■ TEXT UNDER STUDY
I lead autonomy at Boeing. What exactly do I do?

We engineers have kidnapped a word that doesn’t belong to us. Autonomy is not a tech word, it’s the ability to act independently. It’s freedom that we design in and give to machines.

It’s also a bit more. Autonomy is the ability to make decisions and act independently based on goals, knowledge, and understanding of the environment. It’s an exploding technical area with new discoveries daily and maybe one of the most exciting tech explosions in human history.

We can fall into a trap that autonomy is code — a set of instructions governing a system. Code is just language, a set of signals, it’s not a capability. We remember Descartes for his radical skepticism or for giving us the X and Y axes, but he is the first person who really get credit for the concept of autonomy with his “thinking self” or the “cogito.” Descartes argued that the ability to think and reason independently was the foundation of autonomy.

But I work on giving life and freedom to machines, what does that look like? Goethe gives us a good mental picture in his Der Zauberlehrling (later adapted in Disney’s “Fantasia”) when the sorcerer’s apprentice attempts to use magic to bring a broom to life to do his chores only to lose his own autonomy as chaos ensues.

Giving our human-like freedom to machines is dangerous and every autonomy story gets at this emergent danger. This is why autonomy and ethics are inextricably linked and “containment” (keeping AI from taking over) or “alignment” (making AI share our values) are the most important (and challenging) technical problems today.

■ QUESTIONS TO ANSWER
1 > Copy the essay on autonomy word for word, starting at "We engineers have" and ending at "give to machines.".
2 > List every word or phrase that the essay on autonomy sets in quotation marks.
The records have no connection to the essay on autonomy.

■ Recorded data
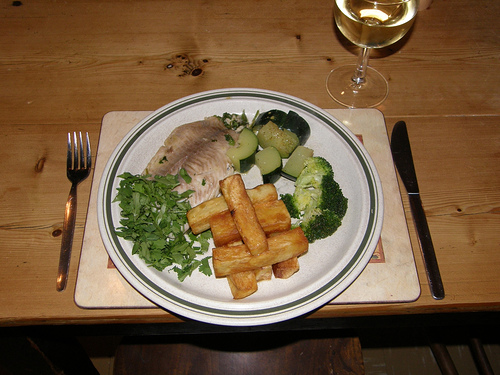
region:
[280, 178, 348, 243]
cooked green broccoli crowns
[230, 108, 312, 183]
Soft green cooked zucchini chunks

■ ANSWER SECTION
1 >
We engineers have kidnapped a word that doesn’t belong to us. Autonomy is not a tech word, it’s the ability to act independently. It’s freedom that we design in and give to machines.

2 >
thinking self
cogito
Fantasia
containment
alignment